By my count, 4 of us have written off our cars, and there have been a total of 15 separate incidents in the 6 month period between June and December 2010. No fatalities but one serious injury.
What could be behind this?
Well, in my case and one of other the three other write offs, Alcohol was involved.
I had a few beers the night I wrote off my car, no happy-hour , shot downing binge drinking, just a couple of cold ones during the live performance I was watching that night, 2 beers in a period of about 4½ hours. I remember exactly how many I had because they were Shs. 275/= each.
One beer is enough to impair your reflexes just a tiny little bit, when shit hits the fan, every little bit counts.

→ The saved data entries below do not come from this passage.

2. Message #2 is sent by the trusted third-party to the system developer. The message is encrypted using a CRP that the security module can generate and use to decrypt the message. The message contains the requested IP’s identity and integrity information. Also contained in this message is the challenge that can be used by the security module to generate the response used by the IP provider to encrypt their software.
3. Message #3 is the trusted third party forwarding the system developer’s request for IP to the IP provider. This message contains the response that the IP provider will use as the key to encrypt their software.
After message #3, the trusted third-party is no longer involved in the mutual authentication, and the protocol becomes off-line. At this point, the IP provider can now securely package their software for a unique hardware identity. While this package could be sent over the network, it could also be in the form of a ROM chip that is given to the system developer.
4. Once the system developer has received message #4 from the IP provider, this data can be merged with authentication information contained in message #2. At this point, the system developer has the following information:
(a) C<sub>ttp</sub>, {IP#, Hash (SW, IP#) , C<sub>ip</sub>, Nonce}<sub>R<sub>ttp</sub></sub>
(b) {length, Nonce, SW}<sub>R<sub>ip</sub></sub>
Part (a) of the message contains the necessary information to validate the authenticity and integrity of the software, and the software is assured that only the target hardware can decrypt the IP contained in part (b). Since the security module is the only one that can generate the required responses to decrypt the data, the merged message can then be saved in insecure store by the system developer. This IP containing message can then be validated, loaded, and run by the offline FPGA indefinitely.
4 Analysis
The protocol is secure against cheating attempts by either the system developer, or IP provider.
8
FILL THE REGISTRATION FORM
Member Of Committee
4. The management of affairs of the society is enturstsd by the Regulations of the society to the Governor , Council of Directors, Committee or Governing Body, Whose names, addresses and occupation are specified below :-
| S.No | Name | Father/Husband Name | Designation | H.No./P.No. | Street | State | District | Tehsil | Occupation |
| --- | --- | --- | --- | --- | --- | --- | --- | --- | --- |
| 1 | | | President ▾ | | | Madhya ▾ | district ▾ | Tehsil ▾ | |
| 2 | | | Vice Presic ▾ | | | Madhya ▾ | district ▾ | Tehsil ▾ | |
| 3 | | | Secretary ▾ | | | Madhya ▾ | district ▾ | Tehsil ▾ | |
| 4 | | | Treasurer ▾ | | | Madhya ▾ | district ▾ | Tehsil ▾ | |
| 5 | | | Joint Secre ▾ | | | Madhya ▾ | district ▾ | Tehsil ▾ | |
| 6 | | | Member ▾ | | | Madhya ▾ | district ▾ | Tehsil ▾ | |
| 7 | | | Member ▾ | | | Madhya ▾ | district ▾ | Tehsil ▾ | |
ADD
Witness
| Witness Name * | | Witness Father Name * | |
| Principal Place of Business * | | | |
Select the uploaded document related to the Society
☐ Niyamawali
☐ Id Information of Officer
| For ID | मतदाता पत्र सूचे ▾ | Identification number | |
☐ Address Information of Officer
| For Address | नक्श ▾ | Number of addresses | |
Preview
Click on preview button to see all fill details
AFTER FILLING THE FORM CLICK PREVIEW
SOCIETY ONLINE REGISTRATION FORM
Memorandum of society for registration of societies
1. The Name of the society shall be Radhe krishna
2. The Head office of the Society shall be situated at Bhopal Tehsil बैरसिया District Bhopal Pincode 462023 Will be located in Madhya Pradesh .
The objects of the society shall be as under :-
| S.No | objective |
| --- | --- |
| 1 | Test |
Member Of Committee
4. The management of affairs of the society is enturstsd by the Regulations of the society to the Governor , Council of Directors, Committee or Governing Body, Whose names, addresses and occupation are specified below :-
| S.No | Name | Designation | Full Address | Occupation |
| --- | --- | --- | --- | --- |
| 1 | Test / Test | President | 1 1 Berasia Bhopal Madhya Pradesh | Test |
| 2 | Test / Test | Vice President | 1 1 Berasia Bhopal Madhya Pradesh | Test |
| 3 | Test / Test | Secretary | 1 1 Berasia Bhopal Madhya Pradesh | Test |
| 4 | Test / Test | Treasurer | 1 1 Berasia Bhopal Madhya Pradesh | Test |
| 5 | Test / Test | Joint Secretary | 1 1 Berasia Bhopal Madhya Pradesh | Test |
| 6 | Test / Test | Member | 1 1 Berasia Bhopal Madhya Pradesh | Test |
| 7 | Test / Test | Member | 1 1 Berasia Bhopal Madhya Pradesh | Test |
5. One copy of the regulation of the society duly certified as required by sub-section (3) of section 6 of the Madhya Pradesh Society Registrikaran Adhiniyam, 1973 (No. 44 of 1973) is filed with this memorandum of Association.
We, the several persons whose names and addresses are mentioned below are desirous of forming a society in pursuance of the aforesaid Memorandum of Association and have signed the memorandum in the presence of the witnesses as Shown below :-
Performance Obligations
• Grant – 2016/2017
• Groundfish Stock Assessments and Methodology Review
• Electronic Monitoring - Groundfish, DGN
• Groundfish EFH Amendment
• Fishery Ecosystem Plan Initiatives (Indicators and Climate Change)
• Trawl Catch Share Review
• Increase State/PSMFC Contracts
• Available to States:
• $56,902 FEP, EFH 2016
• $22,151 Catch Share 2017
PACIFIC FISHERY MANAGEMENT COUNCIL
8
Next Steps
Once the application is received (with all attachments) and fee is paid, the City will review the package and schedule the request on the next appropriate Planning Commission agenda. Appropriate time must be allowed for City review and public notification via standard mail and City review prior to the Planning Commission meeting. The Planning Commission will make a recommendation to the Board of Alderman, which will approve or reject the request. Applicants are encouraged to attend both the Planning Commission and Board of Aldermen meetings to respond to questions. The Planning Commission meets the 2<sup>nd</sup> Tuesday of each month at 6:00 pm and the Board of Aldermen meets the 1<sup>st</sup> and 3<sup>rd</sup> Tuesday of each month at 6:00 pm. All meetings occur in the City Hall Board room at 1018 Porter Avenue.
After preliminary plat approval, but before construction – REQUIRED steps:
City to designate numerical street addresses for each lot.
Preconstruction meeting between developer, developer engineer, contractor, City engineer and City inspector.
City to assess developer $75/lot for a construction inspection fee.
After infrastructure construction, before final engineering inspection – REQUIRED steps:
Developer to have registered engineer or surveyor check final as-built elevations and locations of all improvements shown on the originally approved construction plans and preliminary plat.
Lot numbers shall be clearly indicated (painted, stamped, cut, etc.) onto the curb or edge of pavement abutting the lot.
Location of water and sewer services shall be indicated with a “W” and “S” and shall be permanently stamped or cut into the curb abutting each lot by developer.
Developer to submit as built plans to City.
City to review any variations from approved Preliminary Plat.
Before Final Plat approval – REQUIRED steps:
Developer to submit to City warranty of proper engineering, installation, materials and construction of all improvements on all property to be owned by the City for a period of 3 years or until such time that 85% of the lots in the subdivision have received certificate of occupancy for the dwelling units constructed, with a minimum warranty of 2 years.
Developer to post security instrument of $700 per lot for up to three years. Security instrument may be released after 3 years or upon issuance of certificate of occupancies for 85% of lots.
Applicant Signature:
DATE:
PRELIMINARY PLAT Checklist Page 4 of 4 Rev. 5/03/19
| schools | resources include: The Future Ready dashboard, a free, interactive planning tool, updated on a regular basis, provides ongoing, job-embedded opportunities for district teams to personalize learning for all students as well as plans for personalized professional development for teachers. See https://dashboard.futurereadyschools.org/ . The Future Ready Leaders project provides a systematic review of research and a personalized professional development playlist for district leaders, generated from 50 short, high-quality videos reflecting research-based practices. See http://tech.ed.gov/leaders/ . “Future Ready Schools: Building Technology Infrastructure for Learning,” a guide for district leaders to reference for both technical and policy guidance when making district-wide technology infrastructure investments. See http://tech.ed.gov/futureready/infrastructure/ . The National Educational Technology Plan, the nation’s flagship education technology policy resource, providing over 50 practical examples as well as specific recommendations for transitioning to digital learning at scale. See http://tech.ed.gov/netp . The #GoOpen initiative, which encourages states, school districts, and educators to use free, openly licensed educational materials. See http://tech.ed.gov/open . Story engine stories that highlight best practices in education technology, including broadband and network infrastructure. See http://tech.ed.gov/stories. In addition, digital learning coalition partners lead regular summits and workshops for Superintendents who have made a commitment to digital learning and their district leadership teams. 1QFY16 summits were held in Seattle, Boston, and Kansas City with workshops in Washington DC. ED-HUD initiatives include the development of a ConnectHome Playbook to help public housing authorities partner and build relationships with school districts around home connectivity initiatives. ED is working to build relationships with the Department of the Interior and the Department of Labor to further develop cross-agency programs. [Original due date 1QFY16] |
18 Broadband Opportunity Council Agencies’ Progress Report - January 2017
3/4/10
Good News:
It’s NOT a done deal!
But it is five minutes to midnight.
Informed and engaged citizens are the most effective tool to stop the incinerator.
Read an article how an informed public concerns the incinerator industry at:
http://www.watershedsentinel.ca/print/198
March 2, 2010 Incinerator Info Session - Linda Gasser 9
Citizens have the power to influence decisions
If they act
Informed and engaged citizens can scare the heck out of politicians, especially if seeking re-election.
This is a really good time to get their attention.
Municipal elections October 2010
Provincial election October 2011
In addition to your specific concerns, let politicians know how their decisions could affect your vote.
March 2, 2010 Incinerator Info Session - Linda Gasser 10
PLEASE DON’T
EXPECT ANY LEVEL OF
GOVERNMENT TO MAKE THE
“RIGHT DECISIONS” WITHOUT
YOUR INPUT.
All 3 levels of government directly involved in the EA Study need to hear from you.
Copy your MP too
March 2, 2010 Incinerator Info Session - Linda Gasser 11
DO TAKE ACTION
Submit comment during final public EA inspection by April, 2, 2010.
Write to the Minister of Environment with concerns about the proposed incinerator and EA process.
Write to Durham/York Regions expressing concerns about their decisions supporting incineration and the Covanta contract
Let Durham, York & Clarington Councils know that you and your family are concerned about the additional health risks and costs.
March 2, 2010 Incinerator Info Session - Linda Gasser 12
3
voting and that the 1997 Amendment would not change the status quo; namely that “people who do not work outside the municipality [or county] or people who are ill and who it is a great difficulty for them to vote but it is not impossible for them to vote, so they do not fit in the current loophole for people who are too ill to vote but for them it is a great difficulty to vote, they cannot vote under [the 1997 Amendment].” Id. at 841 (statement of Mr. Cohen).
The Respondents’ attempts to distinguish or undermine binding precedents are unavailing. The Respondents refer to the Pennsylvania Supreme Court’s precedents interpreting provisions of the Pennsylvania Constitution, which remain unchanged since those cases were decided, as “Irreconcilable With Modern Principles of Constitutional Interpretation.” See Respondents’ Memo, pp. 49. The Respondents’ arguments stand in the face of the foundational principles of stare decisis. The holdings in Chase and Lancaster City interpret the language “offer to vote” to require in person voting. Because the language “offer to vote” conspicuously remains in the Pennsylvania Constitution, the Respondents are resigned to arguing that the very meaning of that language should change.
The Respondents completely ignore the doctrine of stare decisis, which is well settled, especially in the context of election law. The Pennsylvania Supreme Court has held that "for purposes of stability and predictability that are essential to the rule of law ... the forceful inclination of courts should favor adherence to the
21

Had I come round that bend and found that stationary vehicle while I was completely sober then maybe I would have turned the steering wheel a few inches less, or hit the brakes with a little more force, or turned to the right instead of the left, or used the handbrake, or...
The possibilities are endless. All I can do is thank the Lord that my passenger and I escaped unhurt.
I will not speak for the other chap who had his impromptu evening nap rudely interrupted by the Nyayo Stadium Roundabout and wrote off his car.
People, don’t drink and drive, it’s never worth it.
With the exception of a tyre burst, the rest of the accidents were caused by my friend’s reactions to the actions of another motorist.
One guy was on Ngong Road, the car ahead indicated right, slowed down and turned to the right, my pal accelerated to pass on the left, the dude then changes his mind and turns back onto the road straight into my pal.
One three car pile-up with my pal sandwiched in the middle on Waiyaki Way caused by a guy who suddenly stopped to buy a newspaper.
One write-off caused by rolling twice after swerving off the road to avoid a couple of guys racing down the Bomas drift.
One guy who was sandwiched between the Lorry he was overtaking and the guy who was trying to overtake him as he overtook the Lorry. The overlapping idiot suddenly realised there was no more road and swerved back, into my pal, who then hit the lorry.
One head on collision on the Nairobi-Naivasha highway, details of which are hazy because the guy can’t (or won’t) remember. Eyewitness accounts, however, state that he was overtaking someone who decided to accelerate, leaving him no option but to face the business end of an 18-Wheeler.
With the exception of me and my pal Mr. Nyayo Roundabout, the accidents were caused purely by third parties who quite frankly, based on their actions, should not have been on the road.
The problem is that our system doesn’t teach people how to drive, it teaches them to pass the driving test, a test which was designed for an older generation of vehicles on a different set of roads.
With the cost of credit going down and the public transport sector in a mess, more and more people are buying cars, but with the driving test as it is, we are actually putting these new drivers and the people around them in danger by allowing them to drive without proper knowledge of how to operate a motor vehicle.
All the experience in the world will not stop you from having an accident with some chap on the road who has no idea what he’s doing.
Insurance premiums are at an all time high and with superhighways popping up all over, I think it’s time we took a serious look at how we train people who drive.
I must go through a certain number of hours of training each year to do what I do for a living, “Continuous Professional Development” they call it, it should be the same for drivers of all PSVs.
In fact, everyone who drives should get trained and tested on a regular basis, perhaps every 3 years, drunk-driving campaigns should be stepped up, done all year round not just around the holidays, even the licence itself, that piece of cardboard in our paperless world should be changed.
Too many people die or get maimed for life on our roads every day, they don’t need to. Something needs to change.